Task instructions:
(a) Translate this sentence from the text about Osama bin Laden into Spanish: "These people live on the other side of the world, and have different cultures and languages."
(b) Use the text about Osama bin Laden to answer these:
(i) What country does it call Osama's former homeland?
(ii) What does it say properly planned terrorism is all about?
(iii) What does it list as making someone thousands of miles away seem as close as your neighbors?
(c) Continue the text about Osama bin Laden from its final sentence onward.

Provided text:
How would you know what Osama bin Laden thinks, when there is almost no news about him, and even the CIA and the US Army cannot find him?

 

Imho, this is exactly the problem with the world at the moment (and has always been the problem): We seem to know exactly what the other people think, and what they want, and nobody considers that highly unlikely.

 

These people live on the other side of the world, and have different cultures and languages. Everything we know about them is at best second hand information.

Osama is highly critical of Saudi Arabia, his former homeland. There is no illusion as to their friendly attitude towards the U.S., 'nor to Osama's anger towards this relationship. Properly planned terrorism (coordinated) is all about PR and getting what you want. Osama wants the Saudi government to be held accountable for their buddying up to the west. The "faithful" come from all over the globe, so you can pick and choose the best candidates for accomplishing the most damage, both physically and politically.

 

You also seem to imply that physical distance is somehow relevant towards being able to understand other people. This just isn't true in the modern era. Telephones, the Internet, global news, etc. makes someone thousands of miles away seem just as close as your neighbors (in some cases more so).

Data provided:
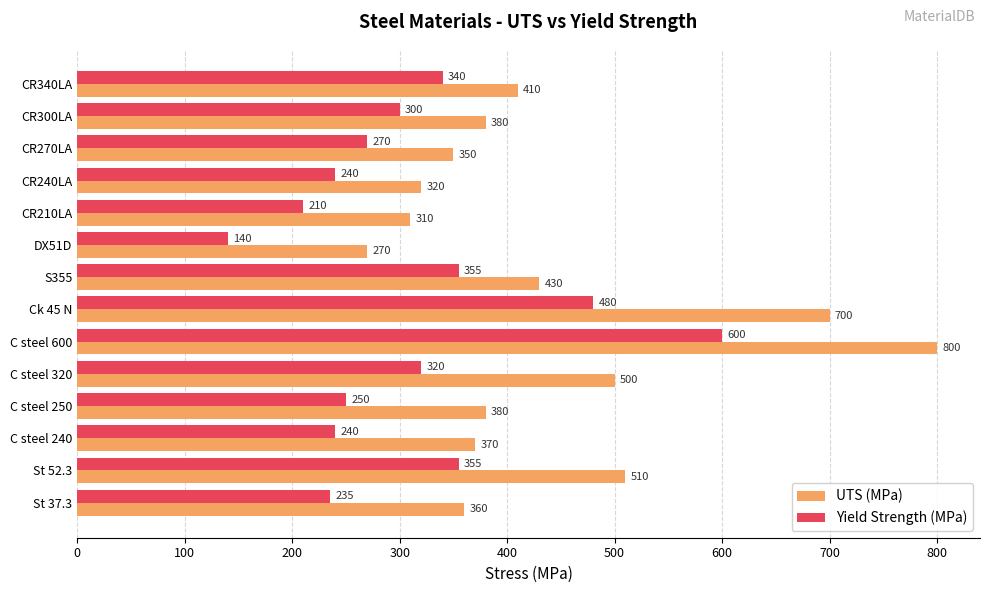

Which category has the lowest value across all series?

DX51D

Answers in order:
(a) Estas personas viven al otro lado del mundo y tienen culturas e idiomas diferentes.

(b)
(i) Saudi Arabia
(ii) PR and getting what you want
(iii) Telephones, the Internet, and global news

(c)
 

Now, I do understand the point you're getting at. It is accurate to say that on a general level there is a problem of assumption when discussing foreign cultures and peoples. However, for a high profile character such as Osama, it doesn't hold true that the only information we have available comes from news organization and 2nd hand conversations.

Posted

What is the cause of hatred in the Islamic world towards the US and the West?

 

The answer to that question is simple. Islamic culture and nations have many problems rooted in their traditions and religion. Fixing those problems would be difficult. Scapegoats are much more convenient.

 

What I don’t understand is why some of us in the west are patsies enough to fall for it.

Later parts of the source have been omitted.